Potato Egg Salad

What you’ll need:

1 1/2 to 2 pounds potatoes, boiled, cooled and cut into

1-inch cubes (7-8 medium potatoes).

6 to 7 hard-boiled eggs, cooled, then cut up.

1/2 cup chopped chives.

2/3 cup chopped celery (optional)

1/2 or 2/3 cup diced dill pickles (you can add desired amount.

2/3 cup cheddar cheese, cut into small cubes (more can be added)

Dressing

1 1/2 cup Hellmann’s mayonnaise (a little more or less, as desired).

2 tablespoons prepared yellow mustard, more can be added if desired.

1 teaspoon paprika.

Fresh dill (as much you you like) if you don’t have fresh dill you can add about 1 1/2 tablespoons of dry dill, it will still be yummy!Salt and freshly ground black pepper to taste.

Instructions:

1. Bring potatoes to a boil in large pot. This should take 15-20 mins. Drain and let cool until you are able to dice them up. (I like to boil potatoes the day before, place in water and put in fridge)

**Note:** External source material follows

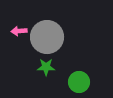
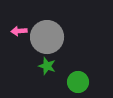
green star: moved 1 px right, 1 px up; rotated 18 degrees clockwise
green circle: moved 1 px left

2. Boil eggs, let cool and then peel. (I also boil these the day before and let sit in the fridge)

3. After you’ve cut up potatoes and eggs, place in bowl, add the celery, chives, pickles and cheese.

4. In a medium bowl, mix the mayonnaise, yellow mustard, dill and paprika. Mix well into the potato mixture and season with more salt and pepper if needed. Extra dill and paprika for garnish if desired. Chill for at least 1 hour before serving if potatoes and eggs weren’t prepared night before.